Es gibt noch eine dritte und nach wie vor aktuelle Dimension der Tatsache, dass die Erinnerung an die Geschichte der Vertreibungen polnischer Bürger, der diese Webseite gewidmet ist, bisher nur schwach ausgeprägt ist. Sie wurde im polnischen wie im europäischen Geschichtsbewusstsein überdeckt von der schrecklichsten Seite der Verbrechen Hitlerdeutschlands: der Vernichtung der europäischen Juden. Diese Vernachlässigung ist jedoch unberechtigt, da die Vertreibung der Polen aus ihren Häusern in Großpolen und der Region Łódź, in Pommern-Westpreußen, dem Norden Masowiens und Oberschlesien in denselben historischen Zusammenhang gehört. Beide, Holocaust und Vertreibungen, waren Elemente der deutschen „Volkstumspolitik“, in deren Interesse die ersten Ghettos errichtet und später die Juden ermordet wurden. Auch die Täter kamen aus dem selben Personenkreis. Der SS-Offizier Adolf Eichmann war in Berlin beim „Reichskommissariat für die Stärkung des deutschen Volkstums” tätig, bevor er als Organisator des Holocaust bekannt wurde. Zuvor organisierte er die Vertreibung polnischer Bürger, die ihm als eine Art Testlauf diente. So betraf auch Punkt 9 der Anklage im Jerusalemer Eichmann-Prozess 1961 die Deportation  einer halben Million polnischer Bürger. In den Unterlagen des Reichskommissariats für die Stärkung des deutschen Volkstums hat sich eine Denkschrift von Anfang Oktober 1939 erhalten, die die „Räumung“ der Städte im Generalgouvernement von Juden forderte, um in deren Wohnungen Polen anzusiedeln, die aus dem Warthegau „herausgenommen“ werden sollten. Es bestehen noch andere Abhängigkeiten zwischen diesen Verbrechen, obwohl das Ausmaß des Judenmordes – dies soll hier ausdrücklich betont werden – ebenso unvergleichlich ist wie die Belastung, die dieser für die europäische Geschichte darstellt. Beide Verbrechenskomplexe sind Stufen einer sich rasch radikalisierenden Nationalitätenpolitik der Nazis, deren letztliches Ziel,  wie es in mehreren Varianten des „Generalplans Ost“ beschrieben wurde, die deutsche Kolonisation Mittel- und Osteuropas durch die Ermordung von Dutzenden von Millionen Angehörigen der slawischen Völker – darunter auch der Polen – war.

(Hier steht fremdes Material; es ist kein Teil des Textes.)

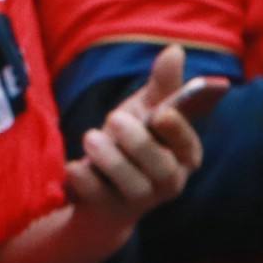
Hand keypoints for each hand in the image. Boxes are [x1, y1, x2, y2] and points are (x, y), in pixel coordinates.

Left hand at [64, 44, 214, 216]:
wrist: (100, 187)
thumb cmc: (130, 141)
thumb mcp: (145, 110)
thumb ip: (162, 85)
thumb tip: (175, 50)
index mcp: (184, 155)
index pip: (189, 145)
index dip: (177, 130)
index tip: (161, 112)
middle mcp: (169, 182)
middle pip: (162, 168)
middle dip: (137, 142)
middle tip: (113, 117)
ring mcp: (141, 201)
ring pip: (134, 186)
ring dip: (110, 159)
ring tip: (90, 138)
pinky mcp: (111, 212)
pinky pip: (99, 199)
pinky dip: (85, 180)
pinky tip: (74, 166)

Die Erinnerung an ein von Nationalitätenkonflikten zerrissenes Europa, die Erinnerung an die Massenvertreibungen, die die jahrhundertelange Tradition des gemeinsamen Lebens und der Zusammenarbeit verschiedener europäischer Völker unwiederbringlich zerstören sollten, die Ehrerbietung für die Opfer – all dies soll die heutige Versöhnung der Völker unseres Kontinents bestätigen und einen wichtigen Beitrag zu Debatte über die Zukunft unserer Gemeinschaft leisten.